Most of the teachers working in the 900 odd primary and secondary schools, also are on contract. The School Service Commission, which recruits teachers to secondary schools, has not been functional in the hills since its inception in 1998.
Nearly all executive officers — most of them deputy magistrates who took charge after the earlier officers in charge of the departments resigned — reported for duty. Many said it was difficult to work without the help of the contractual employees.
The administrator of the DGHC, B.L. Meena, and district magistrate Surendra Gupta, who is also the principal secretary of the council, were out of town today.
“I have asked a report from the district magistrate about the state of affairs in the hill offices. Once he submits it, I will forward the report to the state government,” said Meena.
The contractual workers have been with the DGHC for the past 20 years. The salaries of most of them range from Rs 2,000 to Rs 5,000.
When GNLF chief Subash Ghisingh was the chairman of the council, the salaries of these employees had been slashed.

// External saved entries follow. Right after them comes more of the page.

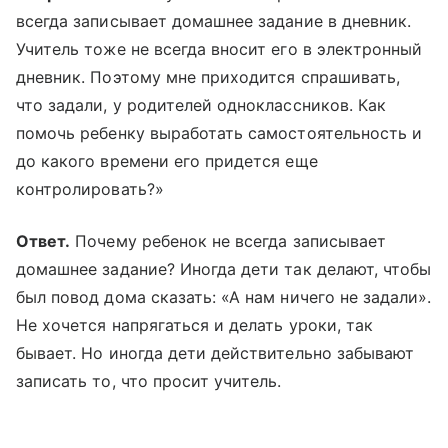
всегда записывает домашнее задание в дневник.
Учитель тоже не всегда вносит его в электронный
дневник. Поэтому мне приходится спрашивать,
что задали, у родителей одноклассников. Как
помочь ребенку выработать самостоятельность и
до какого времени его придется еще
контролировать?»
Ответ.
Почему ребенок не всегда записывает
домашнее задание? Иногда дети так делают, чтобы
был повод дома сказать: «А нам ничего не задали».
Не хочется напрягаться и делать уроки, так
бывает. Но иногда дети действительно забывают
записать то, что просит учитель.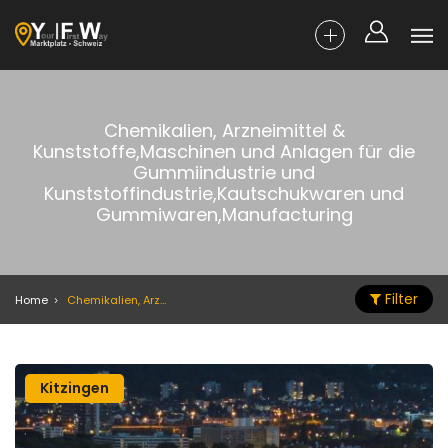
Chemikalien, Arzneimittel &
Kunststoffe,Maschinen und Anlagen für die
Gummiindustrie und
Kunststoffindustrie,Kautschukwaren und
Gummiwaren,Manufacturing
Filter
Home
Chemikalien, Arzneimittel & Kunststoffe,Maschinen und Anlagen für die Gummiindustrie und Kunststoffindustrie,Kautschukwaren und Gummiwaren,Manufacturing
Kitzingen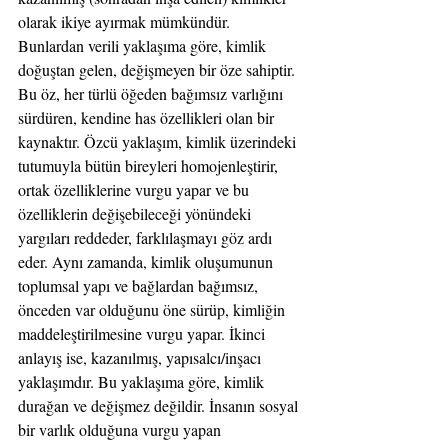
olarak ikiye ayırmak mümkündür. 
Bunlardan verili yaklaşıma göre, kimlik 
doğuştan gelen, değişmeyen bir öze sahiptir. 
Bu öz, her türlü öğeden bağımsız varlığını 
sürdüren, kendine has özellikleri olan bir 
kaynaktır. Özcü yaklaşım, kimlik üzerindeki 
tutumuyla bütün bireyleri homojenleştirir, 
ortak özelliklerine vurgu yapar ve bu 
özelliklerin değişebileceği yönündeki 
yargıları reddeder, farklılaşmayı göz ardı 
eder. Aynı zamanda, kimlik oluşumunun 
toplumsal yapı ve bağlardan bağımsız, 
önceden var olduğunu öne sürüp, kimliğin 
maddeleştirilmesine vurgu yapar. İkinci 
anlayış ise, kazanılmış, yapısalcı/inşacı 
yaklaşımdır. Bu yaklaşıma göre, kimlik 
durağan ve değişmez değildir. İnsanın sosyal 
bir varlık olduğuna vurgu yapan 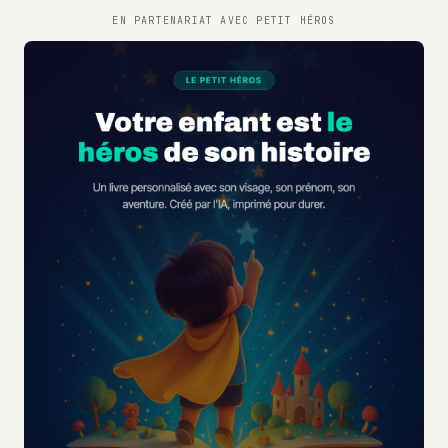
EN PARTENARIAT AVEC
PETIT HÉROS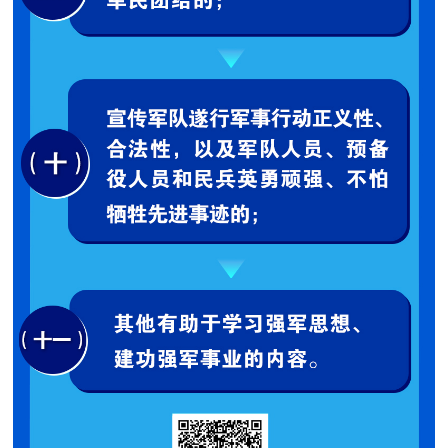
人
采
服
务
退
文
役
化
军
人
国
服
防
务
文
红
化
色
国
防
文
旅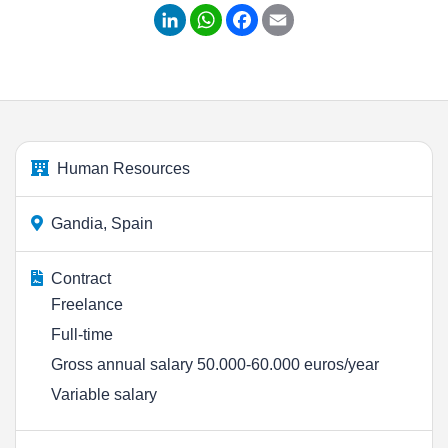
LinkedIn
WhatsApp
Facebook
Email
Human Resources
Gandia, Spain
Contract
Freelance
Full-time
Gross annual salary 50.000-60.000 euros/year
Variable salary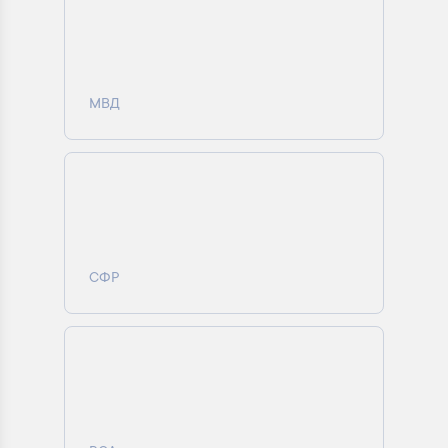
МВД
СФР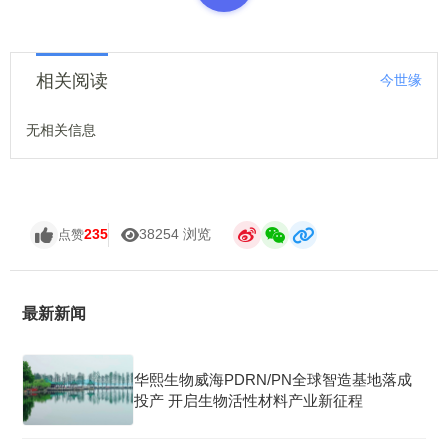
相关阅读
今世缘
无相关信息
235
38254 浏览
点赞
最新新闻
华熙生物威海PDRN/PN全球智造基地落成
投产 开启生物活性材料产业新征程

Meena had earlier promised that the salaries of the contractual workers would be hiked by Rs 1,000. From July this year, the six-month contract was done away with. The council administrator had said workers would not be bound by a six-month contract and would be allowed to work till their jobs were regularised.
“A workers’ delegation recently met my officers and said they did not want the hike. They want regularisation. The hill affairs department, which is seeing into the matter, had certain queries, the clarifications of which were sent to Calcutta on Monday. A final decision will be taken by the department,” said Meena.